▶ [SOURCE EXTRACT]:
--------
The historic site of Hasting Mills Museum, is what draws significance to the park. The land where the museum resides was originally owned by the Provincial Government. The building that hosts the museum was originally the Hastings Mill Store, the first general store erected in Vancouver in 1865 by British Captain Edward Stamp's British Columbia and Vancouver Island Spar, Lumber and Sawmill Company. This building was one of the few buildings to survive the Great Fire of 1886 and was moved from the burrard inlet by barge to its current location at the foot of Alma Street by the Native Daughters of British Columbia. The museum was officially dedicated as a museum of B.C. historical relics in memory of the pioneers in 1932 and currently shows a wide range of First Nations artifacts as well as photographs from the Vancouver Pioneer Association.

The Museum is open Tuesday-Sunday 1-4 pm and is closed during the months of December and January.
--------
▶ [RECORD SET]:
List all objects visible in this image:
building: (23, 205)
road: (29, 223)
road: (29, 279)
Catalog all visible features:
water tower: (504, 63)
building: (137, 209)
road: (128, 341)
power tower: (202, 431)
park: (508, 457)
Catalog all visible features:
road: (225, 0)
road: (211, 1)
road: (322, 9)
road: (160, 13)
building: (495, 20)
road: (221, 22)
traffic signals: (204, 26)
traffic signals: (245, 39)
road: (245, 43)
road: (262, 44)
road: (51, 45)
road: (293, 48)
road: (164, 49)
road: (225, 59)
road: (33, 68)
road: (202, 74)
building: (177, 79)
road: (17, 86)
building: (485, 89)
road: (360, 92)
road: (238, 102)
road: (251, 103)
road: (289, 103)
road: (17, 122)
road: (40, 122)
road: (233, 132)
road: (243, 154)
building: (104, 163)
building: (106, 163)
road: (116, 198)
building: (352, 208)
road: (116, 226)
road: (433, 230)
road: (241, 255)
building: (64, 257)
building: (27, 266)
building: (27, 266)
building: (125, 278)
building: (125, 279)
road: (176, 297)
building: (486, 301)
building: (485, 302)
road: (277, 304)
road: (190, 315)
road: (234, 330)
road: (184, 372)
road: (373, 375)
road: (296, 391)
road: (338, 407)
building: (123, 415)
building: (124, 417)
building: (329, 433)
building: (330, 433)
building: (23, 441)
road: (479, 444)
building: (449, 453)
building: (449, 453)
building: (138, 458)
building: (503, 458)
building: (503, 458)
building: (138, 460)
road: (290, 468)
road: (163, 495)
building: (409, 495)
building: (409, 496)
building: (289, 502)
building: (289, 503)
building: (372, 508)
--------
▶ [WHAT TO DO]:
Please quote the Hastings Mill Store passage in full, word for word.

▶ [SOLUTION TO THIS EXERCISE]:
The historic site of Hasting Mills Museum, is what draws significance to the park. The land where the museum resides was originally owned by the Provincial Government. The building that hosts the museum was originally the Hastings Mill Store, the first general store erected in Vancouver in 1865 by British Captain Edward Stamp's British Columbia and Vancouver Island Spar, Lumber and Sawmill Company. This building was one of the few buildings to survive the Great Fire of 1886 and was moved from the burrard inlet by barge to its current location at the foot of Alma Street by the Native Daughters of British Columbia. The museum was officially dedicated as a museum of B.C. historical relics in memory of the pioneers in 1932 and currently shows a wide range of First Nations artifacts as well as photographs from the Vancouver Pioneer Association.

The Museum is open Tuesday-Sunday 1-4 pm and is closed during the months of December and January.